You are viewing a plain text version of this content. The canonical link for it is here.

Posted to solr-commits@lucene.apache.org by Apache Wiki <wi...@apache.org> on 2011/08/18 09:02:59 UTC

[Solr Wiki] Trivial Update of "NewSolrCloudDesign" by NoblePaul

Dear Wiki user,

You have subscribed to a wiki page or wiki category on "Solr Wiki" for change notification.

The "NewSolrCloudDesign" page has been changed by NoblePaul:
http://wiki.apache.org/solr/NewSolrCloudDesign?action=diff&rev1=1&rev2=2

= New SolrCloud Design =
+ (Work in progress)
+ == What is SolrCloud? ==

+ SolrCloud is an enhancement to the existing Solr to manage and operate Solr as a search service in a cloud.
+
+ == Glossary ==
+
+ * Cluster : Cluster is a set of Solr nodes managed as a single unit. The entire cluster must have a single schema and solrconfig
+ * Node : A JVM instance running Solr
+ * Partition : A partition is a subset of the entire document collection. A partition is created in such a way that all its documents can be contained in a single index.
+ * Shard : A Partition needs to be stored in multiple nodes as specified by the replication factor. All these nodes collectively form a shard. A node may be a part of multiple shards
+ * Leader : Each Shard has one node identified as its leader. All the writes for documents belonging to a partition should be routed through the leader.

▶ _Exercise brief_: In the SolrCloud design text, which node should all writes for documents in a partition be routed through?

▶ _Stored data_:

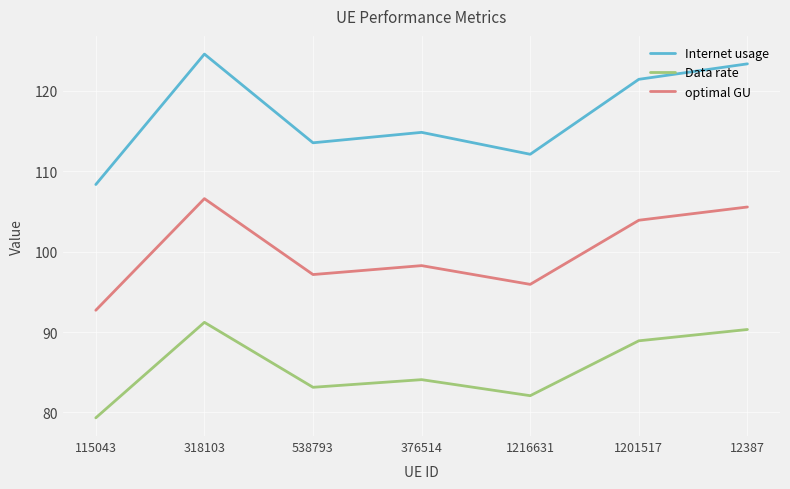

What is the smallest value displayed?

79.3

▶ _Final answer_: The leader of the shard.